Use 421 when the request reached a server that cannot produce a response for that scheme-and-authority combination.
Use 422 when the request is well-formed and understood, but its instructions or values are semantically invalid.
Use 423 in WebDAV-style locking systems when the resource is currently locked and the request cannot proceed.
Use 424 in WebDAV-style multi-step operations when this action failed only because a dependent action failed first.
Use 425 when the server will not risk processing a replayable request sent in TLS early data.
Use 426 when the server refuses the current protocol but is willing to continue after the client upgrades.
Use 428 when the server requires the request to be conditional, usually to prevent lost updates.
Use 429 when a requester exceeds a rate limit or quota that applies to that client.
Use 431 when one header field or the total request header section is too large to process.
Use server-error responses when the request may be valid but the server or an upstream dependency could not complete it safely.
Use 500 when an unexpected server-side fault prevents the request from being fulfilled and no more specific 5xx status applies.
Use 501 when the server does not support the request method or required functionality anywhere on the server.
Use 502 when acting as a gateway or proxy and the upstream server sends an invalid or unusable response.
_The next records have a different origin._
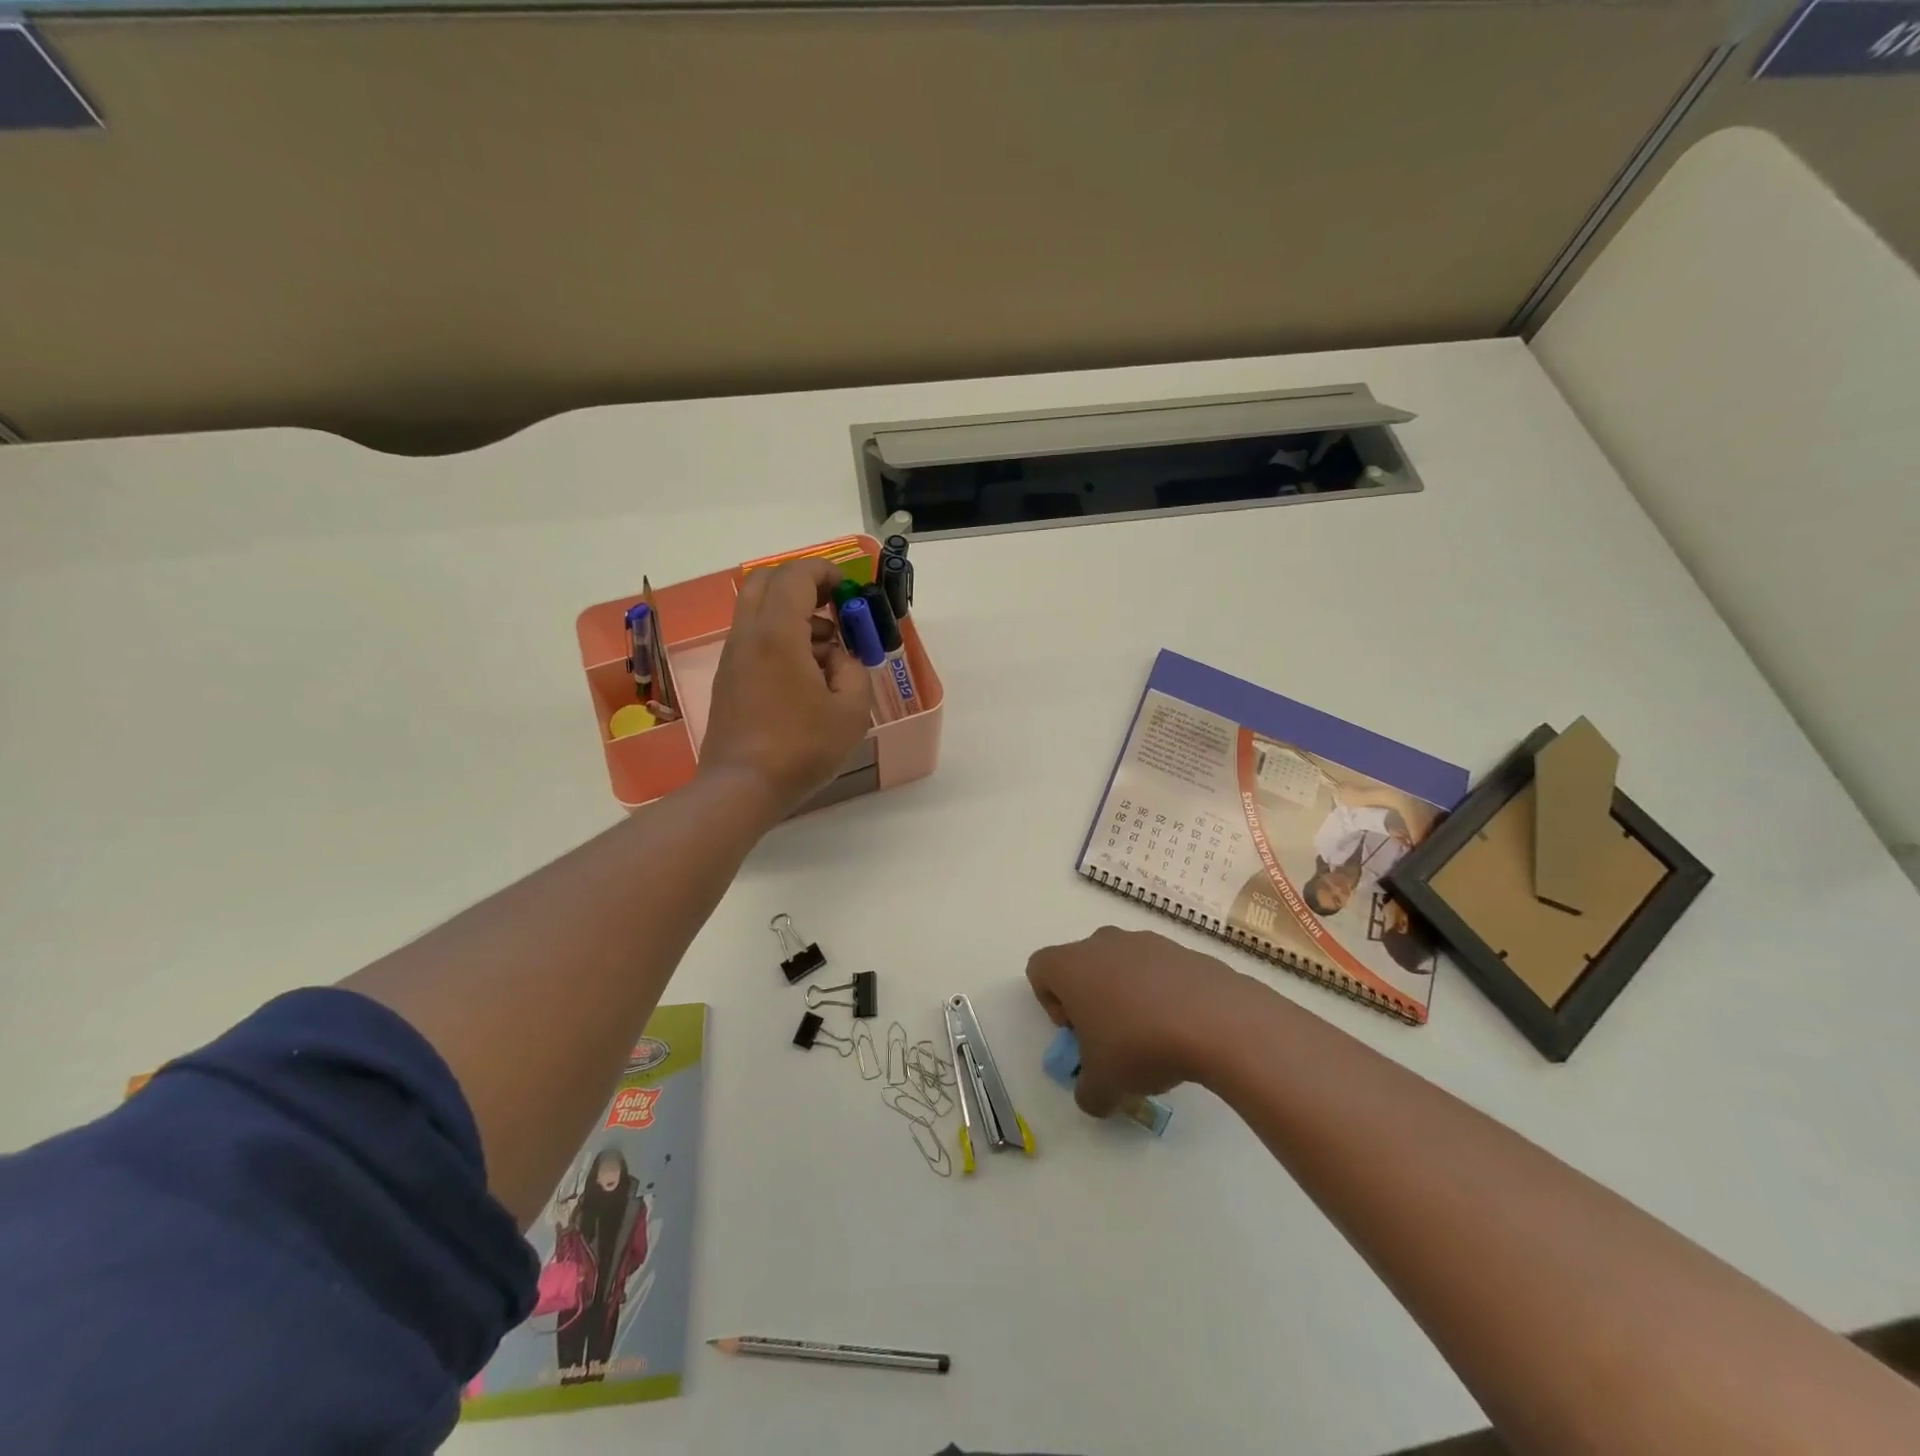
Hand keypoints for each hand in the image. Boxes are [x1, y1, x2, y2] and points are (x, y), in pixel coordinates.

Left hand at [699, 559, 873, 818]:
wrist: (740, 788)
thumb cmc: (801, 749)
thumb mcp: (851, 712)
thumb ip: (854, 671)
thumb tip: (839, 658)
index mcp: (777, 634)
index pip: (794, 575)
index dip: (824, 571)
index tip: (847, 589)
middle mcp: (748, 636)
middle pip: (766, 581)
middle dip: (803, 583)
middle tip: (833, 606)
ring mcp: (732, 658)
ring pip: (758, 611)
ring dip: (793, 614)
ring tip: (828, 653)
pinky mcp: (728, 679)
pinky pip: (754, 639)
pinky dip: (780, 638)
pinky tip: (806, 676)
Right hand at [1025, 926, 1257, 1116]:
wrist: (1216, 1021)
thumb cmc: (1140, 1045)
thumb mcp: (1103, 1086)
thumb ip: (1087, 1093)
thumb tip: (1094, 1095)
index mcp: (1072, 965)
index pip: (1040, 969)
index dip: (1050, 1003)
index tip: (1076, 1032)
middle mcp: (1103, 943)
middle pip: (1082, 964)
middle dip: (1091, 999)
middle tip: (1111, 1038)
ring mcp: (1146, 941)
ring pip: (1122, 965)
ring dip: (1128, 995)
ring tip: (1153, 1036)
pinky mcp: (1183, 950)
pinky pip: (1160, 970)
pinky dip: (1163, 993)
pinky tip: (1182, 1027)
Use 503 when the service is temporarily unable to handle requests because of overload, maintenance, or another short-lived capacity issue.
Use 504 when acting as a gateway or proxy and the upstream server did not respond before your timeout expired.
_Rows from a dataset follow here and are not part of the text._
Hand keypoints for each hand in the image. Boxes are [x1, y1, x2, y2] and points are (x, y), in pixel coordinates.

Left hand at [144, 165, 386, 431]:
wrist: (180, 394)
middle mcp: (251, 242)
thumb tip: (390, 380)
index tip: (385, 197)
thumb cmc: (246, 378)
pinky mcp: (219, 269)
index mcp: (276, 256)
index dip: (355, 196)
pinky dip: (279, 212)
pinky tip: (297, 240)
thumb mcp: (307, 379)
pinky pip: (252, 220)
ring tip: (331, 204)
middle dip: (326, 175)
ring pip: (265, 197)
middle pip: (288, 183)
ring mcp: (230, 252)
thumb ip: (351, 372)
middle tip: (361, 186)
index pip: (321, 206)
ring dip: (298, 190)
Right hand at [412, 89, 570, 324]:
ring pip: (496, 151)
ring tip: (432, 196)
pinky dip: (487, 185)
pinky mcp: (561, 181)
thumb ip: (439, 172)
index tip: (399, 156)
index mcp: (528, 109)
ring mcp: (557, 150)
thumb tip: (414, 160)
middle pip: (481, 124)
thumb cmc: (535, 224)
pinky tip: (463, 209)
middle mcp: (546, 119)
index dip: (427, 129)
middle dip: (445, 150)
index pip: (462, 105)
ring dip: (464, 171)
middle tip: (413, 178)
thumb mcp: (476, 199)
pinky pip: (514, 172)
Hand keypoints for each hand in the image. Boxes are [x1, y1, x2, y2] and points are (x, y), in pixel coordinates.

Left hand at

Use 505 when the request's HTTP major version is unsupported or intentionally refused by the server.
Use 506 for a transparent content negotiation misconfiguration where the selected variant is itself negotiable and causes a loop or invalid resolution path.
Use 507 when the server cannot store the representation needed to complete the request because storage-related resources are exhausted.
Use 508 when a WebDAV operation fails because the server detected an infinite loop while traversing resources.
Use 510 when the request depends on a mandatory HTTP extension or extension declaration that the server cannot satisfy.